**EXERCISE OBJECTIVE**
Exactly as written, write out the lines below from the first to the one containing "middle mcp: (342, 172)", inclusive. Pictures do not belong in the copy.

[Keypoint coordinate data]
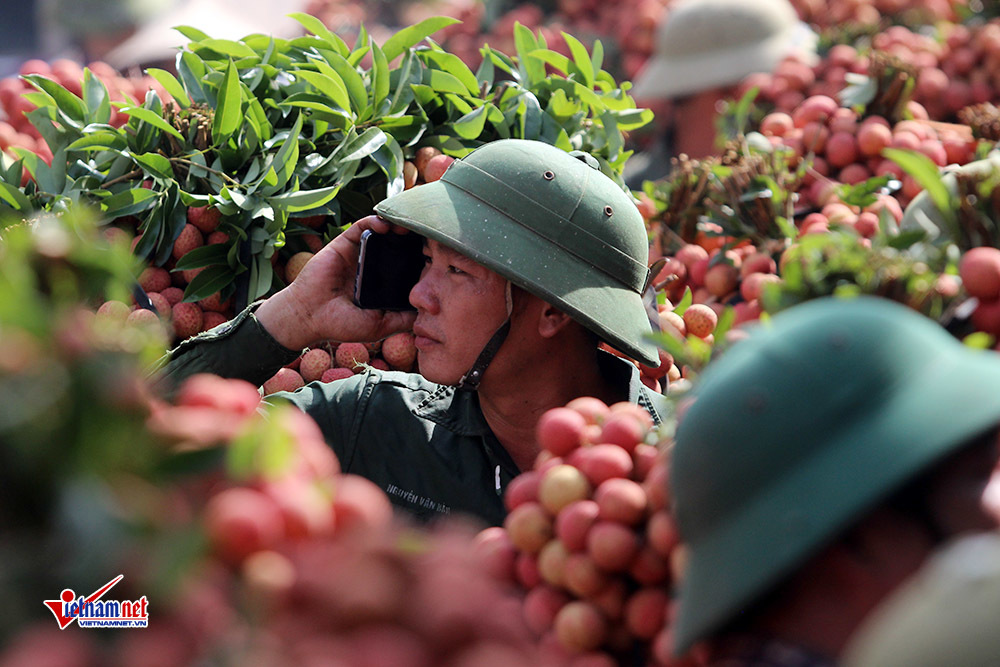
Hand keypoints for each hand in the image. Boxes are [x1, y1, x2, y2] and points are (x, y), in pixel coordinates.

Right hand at [255, 215, 417, 349]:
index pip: (406, 267)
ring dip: (397, 227)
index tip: (437, 256)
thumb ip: (402, 320)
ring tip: (411, 226)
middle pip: (398, 246)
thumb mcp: (379, 326)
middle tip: (430, 236)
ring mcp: (359, 254)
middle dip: (413, 239)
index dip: (421, 260)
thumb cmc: (341, 324)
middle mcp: (373, 266)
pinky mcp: (344, 244)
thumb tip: (429, 316)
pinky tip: (386, 226)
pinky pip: (361, 227)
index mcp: (382, 284)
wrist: (309, 317)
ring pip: (382, 233)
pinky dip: (374, 222)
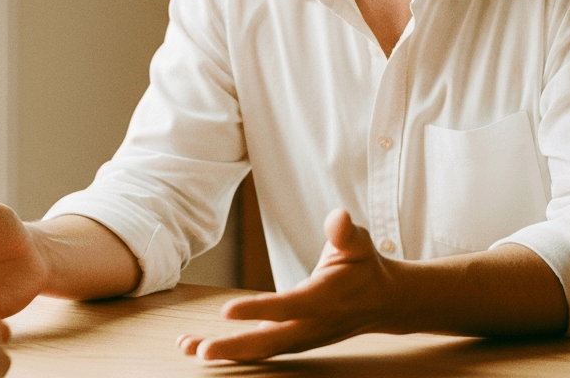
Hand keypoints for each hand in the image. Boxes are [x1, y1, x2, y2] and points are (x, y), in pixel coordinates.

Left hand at [178, 209, 395, 360]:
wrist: (382, 302)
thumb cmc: (364, 266)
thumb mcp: (359, 243)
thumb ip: (346, 232)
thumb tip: (338, 218)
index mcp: (325, 299)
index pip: (289, 306)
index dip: (259, 310)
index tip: (227, 311)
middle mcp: (310, 325)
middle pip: (269, 342)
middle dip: (233, 347)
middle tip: (200, 350)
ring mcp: (299, 338)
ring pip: (259, 351)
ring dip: (224, 351)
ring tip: (187, 347)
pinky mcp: (290, 342)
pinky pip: (258, 350)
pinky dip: (230, 351)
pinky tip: (198, 347)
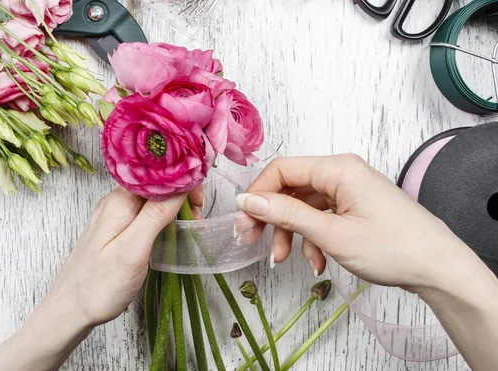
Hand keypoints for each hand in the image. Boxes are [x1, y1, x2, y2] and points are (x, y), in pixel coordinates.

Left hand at [46, 187, 186, 325]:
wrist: (69, 310)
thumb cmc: (100, 285)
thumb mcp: (133, 250)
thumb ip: (156, 215)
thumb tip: (180, 185)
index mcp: (119, 200)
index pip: (158, 173)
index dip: (182, 181)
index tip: (199, 203)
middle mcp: (115, 201)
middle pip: (156, 184)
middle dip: (181, 195)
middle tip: (195, 220)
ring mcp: (114, 216)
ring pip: (151, 199)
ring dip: (173, 208)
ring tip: (187, 229)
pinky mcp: (116, 230)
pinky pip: (143, 214)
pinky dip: (162, 220)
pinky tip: (170, 234)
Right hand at [235, 155, 497, 370]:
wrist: (439, 268)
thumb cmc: (394, 248)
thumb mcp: (331, 234)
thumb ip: (286, 214)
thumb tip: (248, 200)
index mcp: (338, 169)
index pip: (281, 169)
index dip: (257, 194)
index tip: (244, 222)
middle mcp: (342, 172)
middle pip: (290, 187)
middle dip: (271, 217)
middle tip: (254, 242)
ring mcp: (349, 189)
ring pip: (303, 205)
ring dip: (291, 233)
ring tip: (285, 260)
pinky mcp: (354, 205)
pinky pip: (321, 216)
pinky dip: (312, 238)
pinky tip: (316, 262)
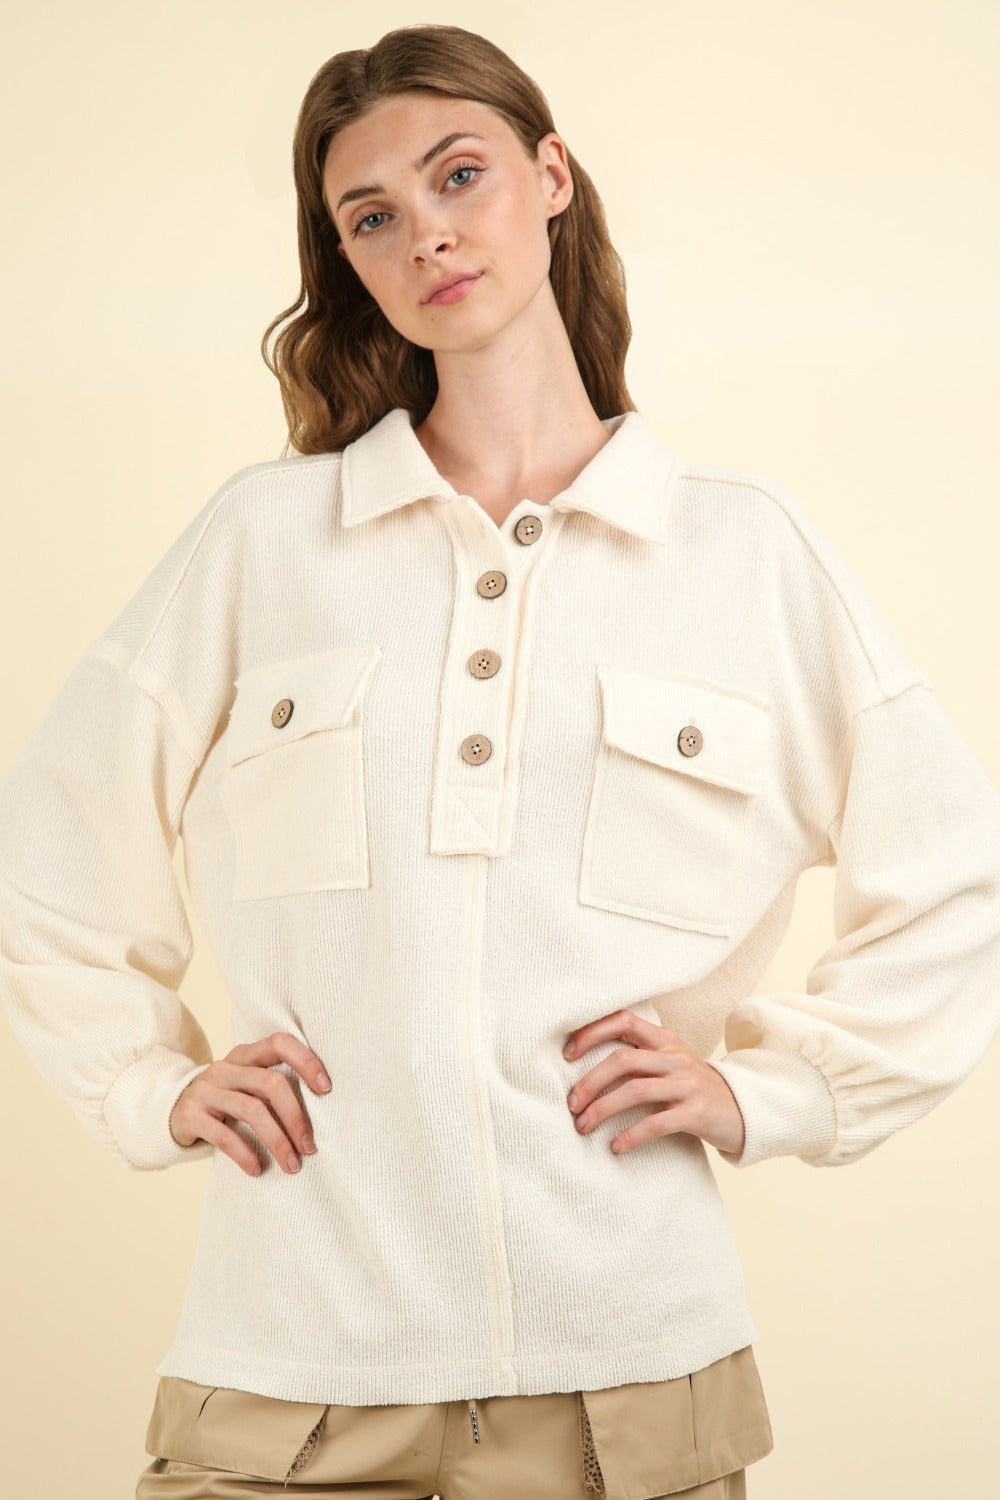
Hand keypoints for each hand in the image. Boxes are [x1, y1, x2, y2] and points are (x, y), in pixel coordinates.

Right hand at [169, 1031, 331, 1176]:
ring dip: (277, 1141)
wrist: (172, 1111)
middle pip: (270, 1083)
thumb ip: (273, 1086)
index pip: (279, 1043)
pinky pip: (224, 1135)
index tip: (326, 1088)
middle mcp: (225, 1067)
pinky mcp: (191, 1116)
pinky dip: (245, 1154)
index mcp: (245, 1054)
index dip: (305, 1060)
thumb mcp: (246, 1084)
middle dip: (295, 1116)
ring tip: (292, 1165)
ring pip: (251, 1110)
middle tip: (310, 1146)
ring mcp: (206, 1090)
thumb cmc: (226, 1099)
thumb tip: (323, 1108)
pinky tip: (258, 1169)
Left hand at [563, 1008, 745, 1157]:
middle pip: (622, 1060)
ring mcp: (687, 1084)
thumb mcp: (670, 1062)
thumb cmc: (692, 1087)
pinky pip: (657, 1123)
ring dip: (602, 1109)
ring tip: (583, 1126)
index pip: (623, 1020)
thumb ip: (639, 1055)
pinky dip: (632, 1135)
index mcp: (664, 1040)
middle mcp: (674, 1057)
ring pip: (635, 1090)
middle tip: (571, 1104)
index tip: (568, 1054)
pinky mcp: (696, 1113)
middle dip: (589, 1082)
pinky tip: (616, 1147)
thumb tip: (586, 1062)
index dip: (592, 1033)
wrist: (743, 1110)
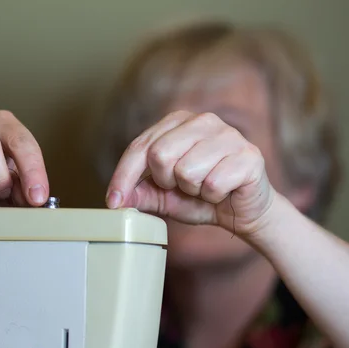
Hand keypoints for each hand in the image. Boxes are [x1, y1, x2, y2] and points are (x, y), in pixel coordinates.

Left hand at [106, 111, 276, 235]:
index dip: (123, 176)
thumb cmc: (201, 197)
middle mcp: (203, 121)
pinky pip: (213, 183)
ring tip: (205, 187)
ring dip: (193, 190)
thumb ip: (139, 193)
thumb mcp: (163, 196)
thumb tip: (115, 200)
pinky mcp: (249, 155)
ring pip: (187, 171)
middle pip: (160, 155)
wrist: (243, 211)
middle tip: (183, 186)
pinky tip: (223, 191)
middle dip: (166, 181)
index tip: (113, 202)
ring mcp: (229, 135)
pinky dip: (213, 196)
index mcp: (177, 122)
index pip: (140, 146)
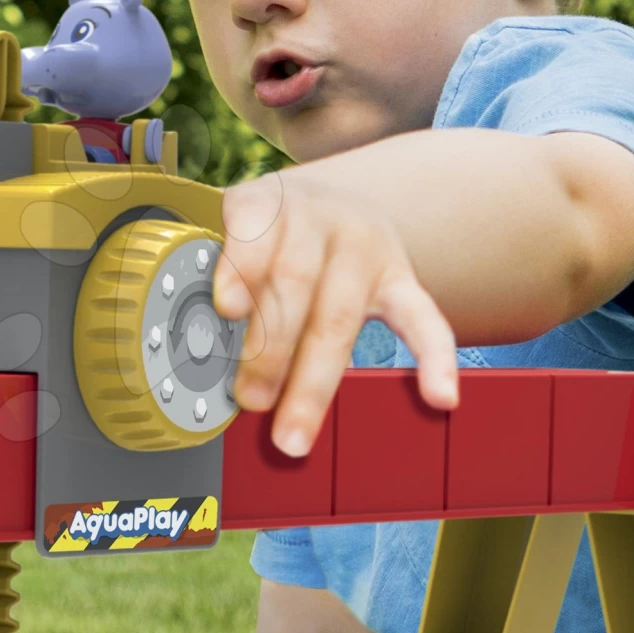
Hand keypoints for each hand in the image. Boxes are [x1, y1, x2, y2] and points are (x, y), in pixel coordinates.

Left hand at [215, 161, 458, 456]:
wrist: (329, 204)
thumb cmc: (265, 237)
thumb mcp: (228, 236)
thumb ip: (213, 280)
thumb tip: (193, 347)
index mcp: (267, 202)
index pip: (256, 229)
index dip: (242, 266)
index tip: (227, 308)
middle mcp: (321, 217)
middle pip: (296, 283)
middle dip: (270, 350)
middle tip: (249, 401)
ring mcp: (366, 249)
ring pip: (340, 317)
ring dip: (313, 381)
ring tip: (292, 431)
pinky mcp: (400, 279)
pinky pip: (424, 319)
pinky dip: (434, 359)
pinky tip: (440, 395)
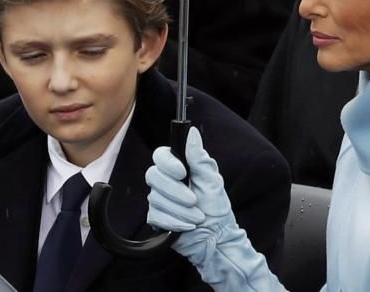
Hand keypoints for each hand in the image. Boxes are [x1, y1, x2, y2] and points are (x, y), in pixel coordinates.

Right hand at [145, 128, 285, 290]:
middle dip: (176, 191)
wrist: (215, 236)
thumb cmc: (216, 206)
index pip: (160, 155)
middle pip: (153, 176)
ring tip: (197, 216)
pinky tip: (187, 225)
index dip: (168, 163)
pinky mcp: (156, 218)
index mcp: (179, 167)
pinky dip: (175, 222)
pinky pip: (156, 216)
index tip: (183, 172)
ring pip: (155, 198)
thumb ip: (199, 157)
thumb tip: (191, 132)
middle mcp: (166, 181)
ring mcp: (159, 199)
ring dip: (180, 210)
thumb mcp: (212, 180)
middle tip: (194, 200)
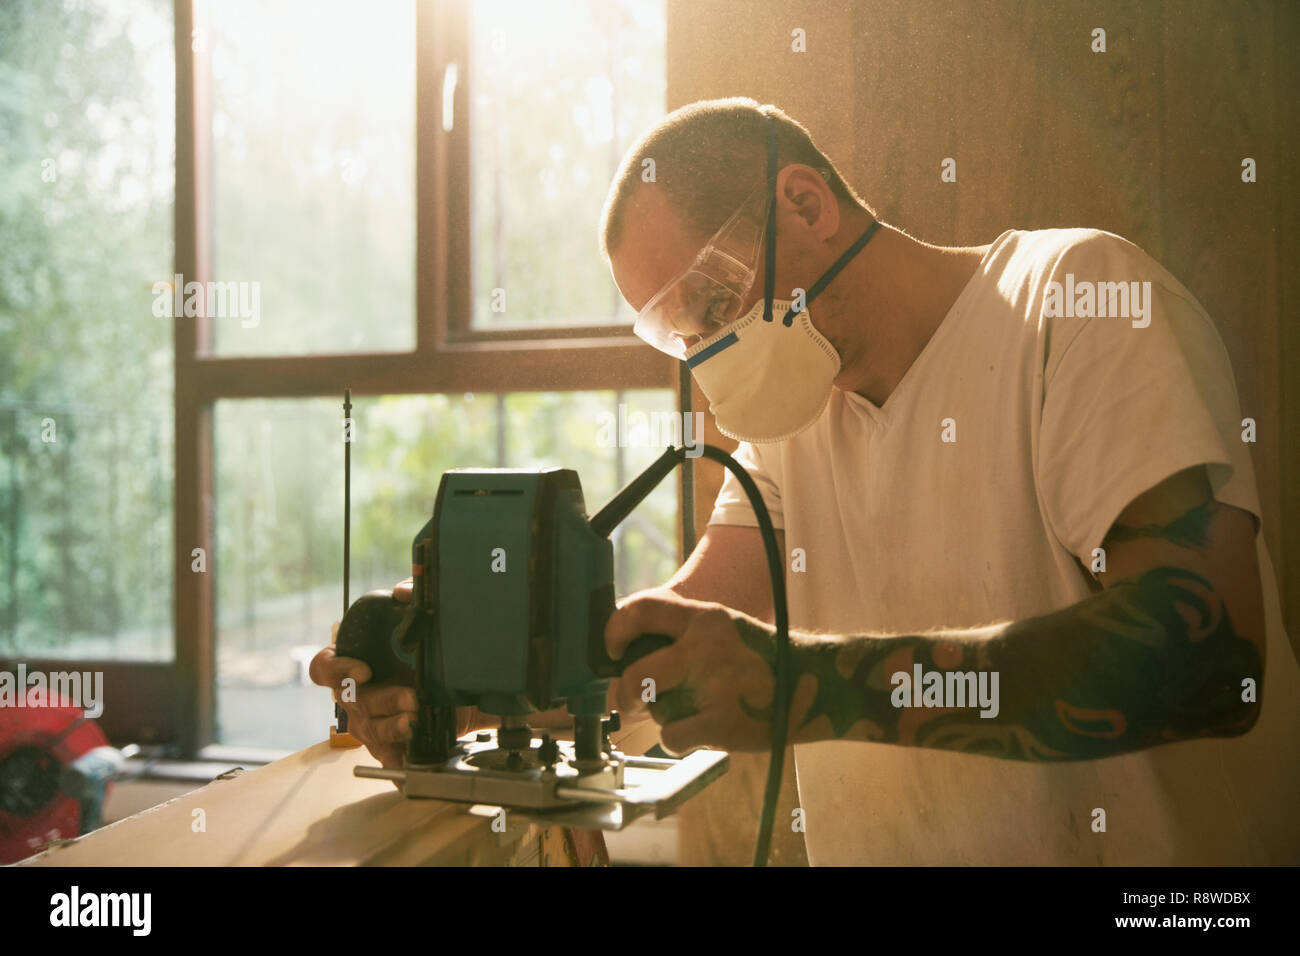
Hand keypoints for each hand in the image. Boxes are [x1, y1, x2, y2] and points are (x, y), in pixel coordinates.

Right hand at [310, 577, 491, 770]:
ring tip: (416, 721)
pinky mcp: (388, 744)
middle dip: (384, 699)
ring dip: (392, 725)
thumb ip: (411, 594)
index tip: (365, 669)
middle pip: (354, 701)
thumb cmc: (426, 649)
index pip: (323, 667)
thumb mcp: (422, 618)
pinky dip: (396, 753)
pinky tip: (409, 751)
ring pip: (369, 728)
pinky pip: (384, 754)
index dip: (338, 669)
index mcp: (353, 664)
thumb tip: (402, 593)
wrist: (459, 687)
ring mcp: (369, 721)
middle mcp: (356, 694)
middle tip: (412, 697)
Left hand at [605, 589, 779, 753]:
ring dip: (667, 716)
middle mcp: (705, 648)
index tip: (613, 650)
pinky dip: (680, 741)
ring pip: (657, 711)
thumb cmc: (758, 658)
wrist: (812, 685)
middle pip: (634, 675)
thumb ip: (680, 635)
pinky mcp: (722, 723)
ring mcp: (714, 687)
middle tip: (630, 700)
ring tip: (697, 709)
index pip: (641, 610)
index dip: (614, 631)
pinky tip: (702, 730)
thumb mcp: (722, 628)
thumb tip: (626, 656)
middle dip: (625, 695)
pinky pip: (672, 738)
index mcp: (703, 618)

**OUTPUT OF THE EXERCISE**
Hand keypoints for each hand in the image. Boxes are [x1, y1, x2, y2] and points are (x, y), in pixel coordinates.

Right hand at [255, 215, 417, 349]:
index pip: (406, 267)
ring dip: (397, 227)
index tip: (437, 256)
thumb ip: (402, 320)
ring tip: (411, 226)
middle pip: (398, 246)
thumb mcp: (379, 326)
middle tip: (430, 236)
ring mcp: (359, 254)
middle dip: (413, 239)
index dip: (421, 260)
thumb cmc: (341, 324)
middle mcp: (373, 266)
pinky mcp: (344, 244)
thumb tip: (429, 316)
pinky tip: (386, 226)
pinky pip: (361, 227)
index mcp: (382, 284)
wrist: (309, 317)
ring pip: (382, 233)
pinky dip: (374, 222)
Hand keypoints for each hand in the image. Boxes are [x1, y1, x2, y2] and points are (x, y), in pixel coordinates.

Left hand at [178, 209, 395, 360]:
wrist: (382, 302)
thumb cmc: (364, 266)
thumb mcp: (359, 243)
thumb ip: (346, 232)
thumb tip: (338, 218)
index mcp: (325, 299)
index pip: (289, 306)
index dip: (259, 310)
index tip: (227, 311)
middle mcp: (310, 325)
middle pip: (269, 342)
middle dip: (233, 347)
middle tip: (200, 350)
ring mcp: (299, 338)
ring pip: (259, 351)
ring dip: (224, 351)
ring tip: (187, 347)
pinky mcp: (290, 342)
pinky pip: (258, 350)
pinky dip: (230, 351)
pinky tip: (198, 347)
Hand keypoints for each hand in the image. Boxes are [x1, y1, x2, y2] and points are (x, y), in pixel coordinates.

Left hand at [46, 187, 186, 325]:
wrist: (69, 310)
thumb cmc: (100, 285)
thumb mcp: (133, 250)
thumb ip: (156, 215)
thumb tip: (180, 185)
index mcp: (119, 200)
index pip: (158, 173)
index dip: (182, 181)
index tip: (199, 203)
middle mcp: (115, 201)
middle pip: (156, 184)
middle dip: (181, 195)
middle tip: (195, 220)
ring mcp: (114, 216)
ring pip: (151, 199)
ring dip: (173, 208)
ring tip: (187, 229)
pinky mcp: (116, 230)
pinky pip: (143, 214)
pinky dip: (162, 220)
pinky tip: (170, 234)
Right hand at [235, 155, 497, 370]:
wrist: (439, 268)
thumb cmc: (394, 248)
thumb mcp: (331, 234)
thumb ip: (286, 214)
thumb tip: (248, 200)
index mcp: (338, 169)
index pip: (281, 169)
index dip: (257, 194)
index tip: (244, 222)
middle mcp: (342, 172)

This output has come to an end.